**Data excerpts**
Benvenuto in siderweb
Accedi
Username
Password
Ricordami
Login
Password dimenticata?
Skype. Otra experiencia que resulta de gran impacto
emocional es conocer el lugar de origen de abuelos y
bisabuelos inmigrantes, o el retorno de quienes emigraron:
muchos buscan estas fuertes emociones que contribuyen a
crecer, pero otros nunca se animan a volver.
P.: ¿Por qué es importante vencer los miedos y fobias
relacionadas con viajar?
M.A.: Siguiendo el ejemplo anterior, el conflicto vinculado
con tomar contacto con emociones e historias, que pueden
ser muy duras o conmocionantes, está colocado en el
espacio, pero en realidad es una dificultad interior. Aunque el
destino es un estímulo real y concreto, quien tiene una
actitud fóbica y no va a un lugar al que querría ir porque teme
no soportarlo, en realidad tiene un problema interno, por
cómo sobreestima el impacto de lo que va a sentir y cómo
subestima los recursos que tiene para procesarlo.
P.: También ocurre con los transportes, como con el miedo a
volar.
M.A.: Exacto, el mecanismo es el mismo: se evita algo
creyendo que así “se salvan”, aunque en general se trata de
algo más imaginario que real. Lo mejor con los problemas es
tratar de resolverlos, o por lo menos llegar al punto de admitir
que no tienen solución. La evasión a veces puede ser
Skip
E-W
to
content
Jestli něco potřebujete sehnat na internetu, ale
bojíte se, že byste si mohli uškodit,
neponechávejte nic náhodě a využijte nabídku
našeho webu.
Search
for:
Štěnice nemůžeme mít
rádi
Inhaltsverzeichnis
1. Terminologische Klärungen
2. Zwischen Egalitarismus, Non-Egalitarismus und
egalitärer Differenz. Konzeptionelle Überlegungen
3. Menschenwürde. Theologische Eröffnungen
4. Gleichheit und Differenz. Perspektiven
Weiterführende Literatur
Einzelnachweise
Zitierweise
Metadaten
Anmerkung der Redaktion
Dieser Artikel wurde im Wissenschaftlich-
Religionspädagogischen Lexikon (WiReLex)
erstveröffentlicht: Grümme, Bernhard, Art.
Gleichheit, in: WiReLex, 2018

**Task details**
Reproduce the whole listing word for word.

**Output**
Benvenuto in siderweb
Accedi
Username
Password
Ricordami
Login
Password dimenticata?
Skype. Otra experiencia que resulta de gran impacto
emocional es conocer el lugar de origen de abuelos y
bisabuelos inmigrantes, o el retorno de quienes emigraron:
muchos buscan estas fuertes emociones que contribuyen a
crecer, pero otros nunca se animan a volver.
P.: ¿Por qué es importante vencer los miedos y fobias
relacionadas con viajar?
M.A.: Siguiendo el ejemplo anterior, el conflicto vinculado
con tomar contacto con emociones e historias, que pueden
ser muy duras o conmocionantes, está colocado en el
espacio, pero en realidad es una dificultad interior. Aunque el
destino es un estímulo real y concreto, quien tiene una
actitud fóbica y no va a un lugar al que querría ir porque teme
no soportarlo, en realidad tiene un problema interno, por
cómo sobreestima el impacto de lo que va a sentir y cómo
subestima los recursos que tiene para procesarlo.
P.: También ocurre con los transportes, como con el miedo a
volar.
M.A.: Exacto, el mecanismo es el mismo: se evita algo
creyendo que así “se salvan”, aunque en general se trata de
algo más imaginario que real. Lo mejor con los problemas es
tratar de resolverlos, o por lo menos llegar al punto de admitir
que no tienen solución. La evasión a veces puede ser
Skip
E-W
to
content
Jestli něco potřebujete sehnat na internetu, ale
bojíte se, že byste si mohli uškodit,
neponechávejte nic náhodě a využijte nabídku
našeho webu.
Search
for:
Štěnice nemůžeme mít
rádi
Inhaltsverzeichnis
1. Terminologische Klärungen
2. Zwischen Egalitarismus, Non-Egalitarismus und
egalitärer Differenz. Konzeptionelle Überlegungen
3. Menschenwürde. Theologische Eröffnungen
4. Gleichheit und Differenz. Perspektiven
Weiterführende Literatur
Einzelnachweise
Zitierweise
Metadaten
Anmerkung der Redaktion
Dieser Artikel wurde im Wissenschaftlich-
Religionspädagogischen Lexikon (WiReLex)
erstveröffentlicht: Grümme, Bernhard, Art.
Gleichheit, in: WiReLex, 2018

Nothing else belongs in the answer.